Georgia, one of the oldest wine regions in the world, produces a great diversity of wines, including sparkling wines. You may know that Georgia is well known for its long tradition of producing qvevri wines. You may also know of Sarajishvili Winery's famous brandies. But, did you know that Georgia's Bagrationi Wines has been producing sparkling wines since 1882. The best known of Georgian sparkling wines is Bagrationi 1882. Bagrationi produces sparkling wines from Georgian indigenous grape varieties, such as Chinuri, Mtsvane, Tavkeri, Tsiska and Saperavi. This makes Bagrationi’s sparkling wines exotic.
While Bagrationi has been producing sparkling wines since 1882 it has been relatively unknown in the US until recently. Don Winkler talks about the introduction of Bagrationi wines into the US in 2009. During a recent #EWBC post-conference trip sponsored by the Georgian Wine Association I had the opportunity to visit and do a sparkling wine tasting at Bagrationi Wines in Tbilisi, Georgia.

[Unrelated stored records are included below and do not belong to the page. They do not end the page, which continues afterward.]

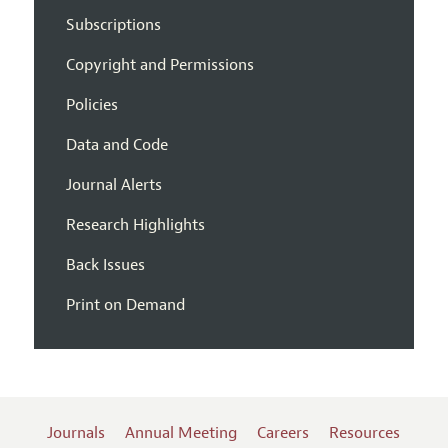
Subscriptions
Copyright and Permissions
Policies
Data and Code
Journal Alerts
Research Highlights
Back Issues
Print on Demand
Journals
Annual Meeting
Careers
Resources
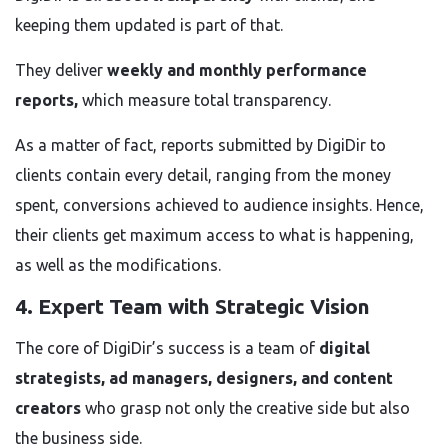
keeping them updated is part of that.
They deliver
weekly and monthly performance
reports,
which measure total transparency.
As a matter of fact, reports submitted by DigiDir to
clients contain every detail, ranging from the money
spent, conversions achieved to audience insights. Hence,
their clients get maximum access to what is happening,
as well as the modifications.
4. Expert Team with Strategic Vision
The core of DigiDir’s success is a team of
digital
strategists, ad managers, designers, and content
creators
who grasp not only the creative side but also
the business side.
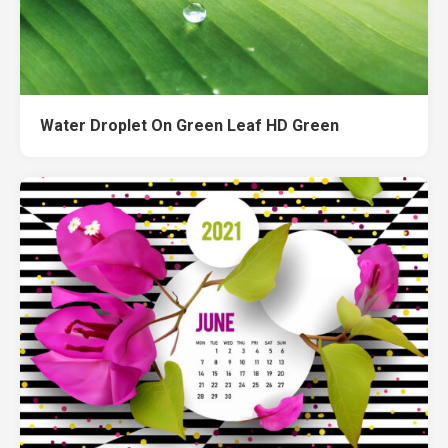
Water Droplet On Green Leaf HD Green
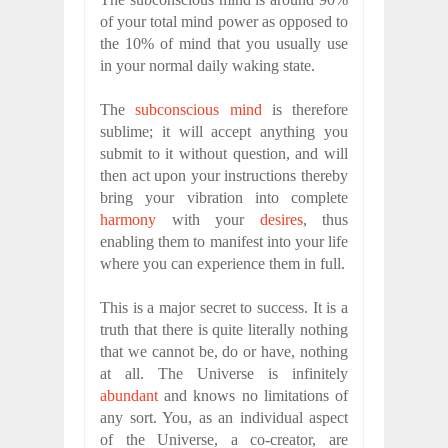
of your total mind power as opposed to
the 10% of mind that you usually use
in your normal daily waking state.
The
subconscious mind
is therefore
sublime; it will accept anything you
submit to it without question, and will
then act upon your instructions thereby
bring your vibration into complete
harmony
with your
desires
, thus
enabling them to manifest into your life
where you can experience them in full.
This is a major secret to success. It is a
truth that there is quite literally nothing
that we cannot be, do or have, nothing
at all. The Universe is infinitely
abundant
and knows no limitations of
any sort. You, as an individual aspect
of the Universe, a co-creator, are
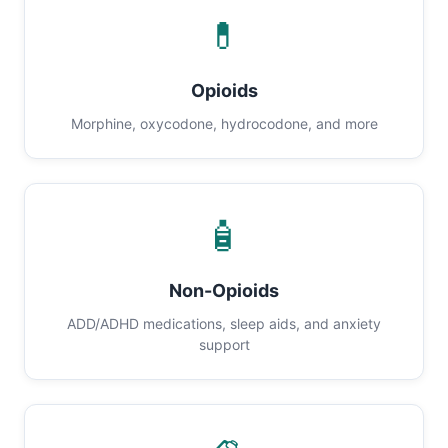
💊
Opioids
Morphine, oxycodone, hydrocodone, and more
🧴
Non-Opioids
ADD/ADHD medications, sleep aids, and anxiety
support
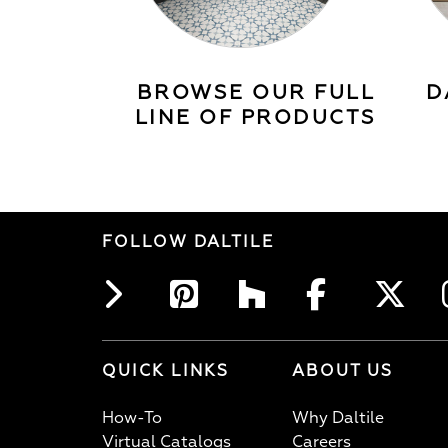
BROWSE OUR FULL
D
LINE OF PRODUCTS
FOLLOW DALTILE
QUICK LINKS
ABOUT US
How-To
Why Daltile
Virtual Catalogs
Careers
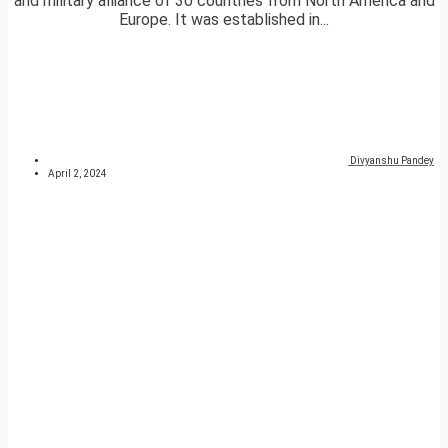
and military alliance of 30 countries from North America and
Europe. It was established in...
Divyanshu Pandey
April 2, 2024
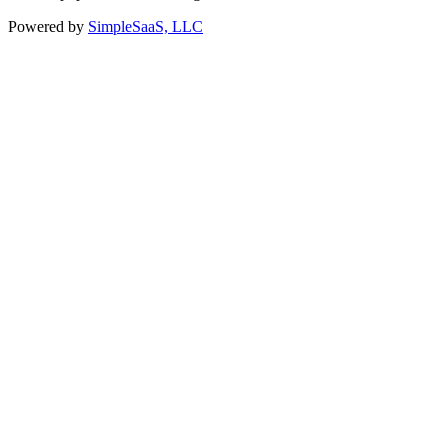
Powered by
SimpleSaaS, LLC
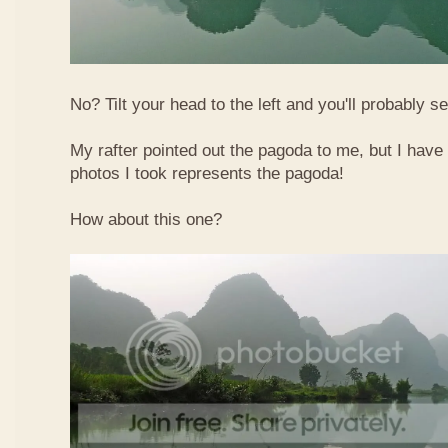
No? Tilt your head to the left and you'll probably see
My rafter pointed out the pagoda to me, but I have 
photos I took represents the pagoda!
How about this one?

Our visit to Bagrationi Wines began with a tour of their sparkling wine cellar. Bagrationi sparkling wines are produced using the traditional method. During our visit to Bagrationi I tasted five of their sparkling wines, ranging from semi-sweet to bone dry. The wines tasted were Bagrationi Rose Brut, Bagrationi Rouge Semi-sweet, Bagrationi Classic Dry, Bagrationi Reserve Brut and Bagrationi Finest Brut. Amongst my favorites was Bagrationi's Reserve Brut. Typically sparkling wines are labeled based on their sugar content as “sweet” (more than 50g/L), “semisweet” (32-50 g/L), "dry" (17-32g/L), "extra dry" (12-17g/L) and "brut" (less then 12g/L).

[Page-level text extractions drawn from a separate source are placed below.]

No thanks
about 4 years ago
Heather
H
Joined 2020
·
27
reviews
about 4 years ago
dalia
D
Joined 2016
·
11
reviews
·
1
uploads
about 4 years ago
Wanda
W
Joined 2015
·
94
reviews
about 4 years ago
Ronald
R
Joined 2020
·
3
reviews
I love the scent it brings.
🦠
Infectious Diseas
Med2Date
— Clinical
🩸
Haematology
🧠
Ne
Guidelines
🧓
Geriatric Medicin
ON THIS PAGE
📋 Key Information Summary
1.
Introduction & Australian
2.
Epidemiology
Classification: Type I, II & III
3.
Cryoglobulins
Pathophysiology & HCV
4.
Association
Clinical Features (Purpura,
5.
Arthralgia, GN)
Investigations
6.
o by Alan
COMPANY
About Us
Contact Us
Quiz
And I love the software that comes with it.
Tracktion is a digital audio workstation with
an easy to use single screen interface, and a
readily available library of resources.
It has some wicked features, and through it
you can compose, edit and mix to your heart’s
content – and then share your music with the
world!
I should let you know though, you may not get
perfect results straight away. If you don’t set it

Even with the recent introduction of Bagrationi's sparkling wines in the US Market, I found no shortage of reviews of Bagrationi’s sparkling wines. For tasting notes and reviews check out articles by Scott Greenberg at Examiner, Don Winkler at i-winereview, Christopher Null at Drinkhacker, Richard Auffrey at The passionate Foodie and Roy Tebeau at Fringe Wines. If you are looking for a sparkling wine made from exotic grapes, like Chinuri, Mtsvane, Tavkeri, Tsiska and Saperavi, then give Bagrationi sparkling wine a try. One of the best sources for Georgian wines in US is Georgian Wine House.